Delorean Opens $2.2 Million Share Purchase Plan at 10% Discount
Delorean Corporation has launched a $2.2 million Share Purchase Plan at $0.09 per share, matching a recent strategic placement to LMS Energy. The capital raise supports construction of key bioenergy projects in South Australia and New South Wales.
- Share Purchase Plan offers shares at $0.09, 10% discount to VWAP
- SPP matches $2.2 million placement to strategic investor LMS Energy
- Funds to advance SA1 Salisbury and NSW1 Horsely Park bioenergy facilities
- Eligible shareholders can invest up to $30,000 without brokerage fees
- Potential scale-back if demand exceeds $2.2 million cap
Share Purchase Plan Launches alongside Strategic Placement
Delorean Corporation (ASX:DEL) has opened a Share Purchase Plan (SPP) offering existing eligible shareholders the chance to buy shares at $0.09 each, the same price secured by strategic investor LMS Energy in a recent $2.2 million placement. This move aims to raise up to $2.2 million to support the company’s growing bioenergy infrastructure pipeline.
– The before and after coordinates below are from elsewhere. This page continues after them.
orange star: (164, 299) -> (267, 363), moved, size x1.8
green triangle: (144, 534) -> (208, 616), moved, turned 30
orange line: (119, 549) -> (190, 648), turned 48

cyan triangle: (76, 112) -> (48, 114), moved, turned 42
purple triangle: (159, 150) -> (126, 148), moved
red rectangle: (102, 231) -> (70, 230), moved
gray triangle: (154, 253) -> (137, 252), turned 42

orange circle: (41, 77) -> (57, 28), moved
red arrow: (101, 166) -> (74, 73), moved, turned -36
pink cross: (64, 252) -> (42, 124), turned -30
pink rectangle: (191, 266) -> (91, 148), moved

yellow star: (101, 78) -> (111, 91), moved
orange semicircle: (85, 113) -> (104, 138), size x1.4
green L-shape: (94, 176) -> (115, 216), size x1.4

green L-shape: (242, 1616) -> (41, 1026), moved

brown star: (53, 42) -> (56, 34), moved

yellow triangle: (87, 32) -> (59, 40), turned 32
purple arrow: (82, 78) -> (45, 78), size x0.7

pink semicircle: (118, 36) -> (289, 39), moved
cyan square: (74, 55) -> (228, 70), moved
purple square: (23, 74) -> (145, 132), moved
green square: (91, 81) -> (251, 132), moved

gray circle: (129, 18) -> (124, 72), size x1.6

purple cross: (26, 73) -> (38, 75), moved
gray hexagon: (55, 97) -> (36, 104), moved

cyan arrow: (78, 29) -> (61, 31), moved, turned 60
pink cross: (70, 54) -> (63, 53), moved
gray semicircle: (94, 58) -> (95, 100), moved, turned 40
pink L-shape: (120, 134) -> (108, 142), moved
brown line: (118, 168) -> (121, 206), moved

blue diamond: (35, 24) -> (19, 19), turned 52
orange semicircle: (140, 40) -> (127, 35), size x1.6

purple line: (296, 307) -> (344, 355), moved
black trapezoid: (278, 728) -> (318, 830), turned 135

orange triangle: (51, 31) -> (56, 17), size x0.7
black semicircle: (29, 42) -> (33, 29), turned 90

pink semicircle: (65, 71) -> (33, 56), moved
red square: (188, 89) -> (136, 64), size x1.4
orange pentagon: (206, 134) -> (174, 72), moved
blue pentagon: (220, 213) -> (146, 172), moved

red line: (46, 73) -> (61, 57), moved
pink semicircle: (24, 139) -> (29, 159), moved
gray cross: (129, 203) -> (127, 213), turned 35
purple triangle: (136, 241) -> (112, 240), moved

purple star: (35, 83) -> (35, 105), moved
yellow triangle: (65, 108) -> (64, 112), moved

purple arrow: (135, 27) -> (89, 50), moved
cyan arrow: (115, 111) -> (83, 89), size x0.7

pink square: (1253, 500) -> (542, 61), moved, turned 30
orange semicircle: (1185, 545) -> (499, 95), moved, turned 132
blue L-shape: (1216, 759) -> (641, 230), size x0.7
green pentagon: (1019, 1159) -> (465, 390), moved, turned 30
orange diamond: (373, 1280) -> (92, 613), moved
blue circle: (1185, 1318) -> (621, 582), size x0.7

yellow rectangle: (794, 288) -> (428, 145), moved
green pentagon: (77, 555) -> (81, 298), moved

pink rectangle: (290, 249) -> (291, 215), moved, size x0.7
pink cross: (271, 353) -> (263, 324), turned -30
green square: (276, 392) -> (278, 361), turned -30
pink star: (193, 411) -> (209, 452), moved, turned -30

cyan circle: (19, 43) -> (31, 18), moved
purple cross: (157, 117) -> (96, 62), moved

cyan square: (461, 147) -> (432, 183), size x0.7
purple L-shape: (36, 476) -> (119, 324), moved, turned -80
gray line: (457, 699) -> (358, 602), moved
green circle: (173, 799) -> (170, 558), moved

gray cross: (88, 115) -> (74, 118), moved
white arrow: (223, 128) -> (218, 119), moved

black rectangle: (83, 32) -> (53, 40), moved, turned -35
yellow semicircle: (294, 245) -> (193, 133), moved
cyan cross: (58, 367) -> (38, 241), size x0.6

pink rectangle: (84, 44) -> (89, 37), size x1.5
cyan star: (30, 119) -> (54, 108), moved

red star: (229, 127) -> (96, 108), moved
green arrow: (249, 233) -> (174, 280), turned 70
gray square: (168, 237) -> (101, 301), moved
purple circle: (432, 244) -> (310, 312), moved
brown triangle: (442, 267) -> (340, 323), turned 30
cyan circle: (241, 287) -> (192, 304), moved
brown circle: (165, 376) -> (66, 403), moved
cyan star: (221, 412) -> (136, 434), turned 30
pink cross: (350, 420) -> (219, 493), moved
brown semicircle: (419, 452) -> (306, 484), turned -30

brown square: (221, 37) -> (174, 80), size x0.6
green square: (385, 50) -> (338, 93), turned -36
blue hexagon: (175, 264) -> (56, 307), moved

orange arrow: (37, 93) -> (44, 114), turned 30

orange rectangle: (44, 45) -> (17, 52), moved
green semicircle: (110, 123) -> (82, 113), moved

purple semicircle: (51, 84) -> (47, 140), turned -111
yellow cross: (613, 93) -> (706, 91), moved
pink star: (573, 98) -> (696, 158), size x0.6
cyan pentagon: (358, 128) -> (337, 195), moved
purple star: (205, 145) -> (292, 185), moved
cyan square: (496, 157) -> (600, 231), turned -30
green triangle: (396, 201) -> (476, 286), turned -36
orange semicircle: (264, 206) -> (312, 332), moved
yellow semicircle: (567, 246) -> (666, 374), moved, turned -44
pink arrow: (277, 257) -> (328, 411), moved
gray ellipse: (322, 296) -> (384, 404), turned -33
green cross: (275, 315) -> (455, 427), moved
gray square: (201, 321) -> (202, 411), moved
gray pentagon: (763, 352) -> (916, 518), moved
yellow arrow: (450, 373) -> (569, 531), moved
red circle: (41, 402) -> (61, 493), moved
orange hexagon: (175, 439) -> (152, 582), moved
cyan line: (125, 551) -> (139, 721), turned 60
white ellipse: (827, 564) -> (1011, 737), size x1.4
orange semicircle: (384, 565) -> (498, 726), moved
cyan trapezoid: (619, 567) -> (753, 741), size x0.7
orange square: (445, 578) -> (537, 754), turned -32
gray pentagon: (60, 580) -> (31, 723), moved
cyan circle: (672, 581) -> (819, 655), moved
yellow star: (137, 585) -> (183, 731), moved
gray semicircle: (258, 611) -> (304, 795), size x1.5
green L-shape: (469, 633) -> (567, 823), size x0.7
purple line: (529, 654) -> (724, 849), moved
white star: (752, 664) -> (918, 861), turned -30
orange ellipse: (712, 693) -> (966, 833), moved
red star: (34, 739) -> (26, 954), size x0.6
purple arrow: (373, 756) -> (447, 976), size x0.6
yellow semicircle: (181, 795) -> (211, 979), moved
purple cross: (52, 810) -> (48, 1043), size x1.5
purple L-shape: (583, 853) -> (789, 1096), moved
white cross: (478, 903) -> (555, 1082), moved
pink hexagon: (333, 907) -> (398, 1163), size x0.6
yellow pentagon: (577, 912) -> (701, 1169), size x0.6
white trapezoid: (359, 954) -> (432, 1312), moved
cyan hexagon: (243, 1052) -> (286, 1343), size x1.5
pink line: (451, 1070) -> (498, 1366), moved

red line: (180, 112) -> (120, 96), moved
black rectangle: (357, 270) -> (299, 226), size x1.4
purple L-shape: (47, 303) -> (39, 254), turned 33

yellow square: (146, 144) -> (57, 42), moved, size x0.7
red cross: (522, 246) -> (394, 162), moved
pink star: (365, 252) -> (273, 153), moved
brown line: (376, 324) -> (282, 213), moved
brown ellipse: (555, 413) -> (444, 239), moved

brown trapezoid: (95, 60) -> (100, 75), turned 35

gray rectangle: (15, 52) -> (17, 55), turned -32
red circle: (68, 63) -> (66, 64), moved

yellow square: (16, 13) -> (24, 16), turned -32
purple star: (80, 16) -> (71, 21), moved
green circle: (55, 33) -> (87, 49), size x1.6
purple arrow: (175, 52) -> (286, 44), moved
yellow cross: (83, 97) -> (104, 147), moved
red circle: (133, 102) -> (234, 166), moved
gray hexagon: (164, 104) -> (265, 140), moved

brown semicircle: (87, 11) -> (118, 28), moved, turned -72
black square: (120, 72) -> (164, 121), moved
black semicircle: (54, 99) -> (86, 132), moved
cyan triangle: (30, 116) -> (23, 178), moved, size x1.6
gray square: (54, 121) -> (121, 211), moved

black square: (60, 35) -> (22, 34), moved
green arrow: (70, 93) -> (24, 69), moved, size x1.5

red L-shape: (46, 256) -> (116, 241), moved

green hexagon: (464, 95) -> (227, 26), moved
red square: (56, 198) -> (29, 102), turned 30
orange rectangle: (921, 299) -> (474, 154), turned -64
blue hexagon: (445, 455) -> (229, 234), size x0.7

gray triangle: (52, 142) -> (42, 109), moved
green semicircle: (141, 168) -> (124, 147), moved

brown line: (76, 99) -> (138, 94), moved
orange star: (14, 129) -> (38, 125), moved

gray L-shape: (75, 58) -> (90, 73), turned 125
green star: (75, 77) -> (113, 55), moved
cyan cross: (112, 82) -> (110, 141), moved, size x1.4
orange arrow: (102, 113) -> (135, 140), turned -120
The $0.09 issue price represents a 10% discount to the volume weighted average price (VWAP) of $0.10 over the five trading days before the SPP announcement, offering shareholders a cost-effective entry point without brokerage fees. Eligible shareholders can invest between $1,000 and $30,000, with the company reserving the right to scale back applications if demand exceeds the SPP cap.
Capital to Propel Key Bioenergy Projects in South Australia and New South Wales
Funds raised from the SPP will fuel progress on Delorean’s flagship SA1 Salisbury bioenergy facility in South Australia and the NSW1 Horsely Park project in New South Wales. The SA1 facility, wholly owned by Delorean, is in advanced construction stages and expected to deliver renewable biomethane to the gas network by Q4 2026, with Origin Energy contracted for offtake and Supagas for biogenic CO2.
The NSW1 project, co-located with Brickworks’ operations at Horsely Park, benefits from $30.5 million in combined State and Federal grants and a 25-year biomethane offtake agreement with Brickworks. This project recently reached a positive Final Investment Decision, positioning Delorean as a significant renewable gas infrastructure owner with high growth prospects. These developments build on a track record of four successful commercial bioenergy facilities across Australia and New Zealand, underscoring Delorean’s expanding footprint in the sector.
The strategic placement to LMS Energy, a seasoned player in Australia’s biogas industry, signals confidence in Delorean’s projects and growth trajectory. The SPP allows existing shareholders to participate on identical terms, potentially increasing retail investor alignment with the company’s strategic direction.
Offer Details, Scale-back Provisions, and Shareholder Eligibility
The SPP opened on 4 May 2026 and closes on 25 May 2026, with new shares expected to be issued by 29 May 2026. The maximum number of shares to be issued under the plan is capped at 73.4 million, representing 30% of Delorean’s issued capital, in line with ASX Listing Rules.
Participation is limited to shareholders registered on 29 April 2026 with Australian or New Zealand addresses. The offer is non-renounceable, meaning rights cannot be transferred. The company may scale back applications at its discretion to ensure the $2.2 million cap is not exceeded, with any excess application monies refunded without interest.
Delorean has also reserved the right to place any shortfall from the SPP, subject to ASX rules and available placement capacity. Custodians and nominees holding shares for multiple beneficiaries can apply for up to $30,000 per beneficiary, subject to certification requirements.
Context of Delorean’s Bioenergy Expansion and Funding Strategy
This SPP follows a series of milestones including the recent strategic investment by LMS Energy and a positive Final Investment Decision for NSW1 Horsely Park backed by $30.5 million in government grants. The company has been advancing the SA1 Salisbury project with ARENA funding and long-term offtake agreements, as detailed in its recent positive FID for NSW1 and $30.5M government grants announcements.
Delorean’s pivot to owning and operating bioenergy infrastructure reflects a strategic shift from its previous contractor role, aiming to capitalise on renewable gas demand and government incentives. The SPP funds will supplement working capital and underpin further project development, including potential advances on the VIC1 Stanhope facility, subject to funding.
Bottom Line?
Delorean’s SPP at a 10% discount extends a rare opportunity for shareholders to back its bioenergy infrastructure growth, but subscription levels and project execution remain key to watch.
Questions in the middle?
- Will the SPP reach its $2.2 million target or face scale-back?
- How will Delorean progress funding for the VIC1 Stanhope project?
- What impact will share price volatility have on post-SPP investor returns?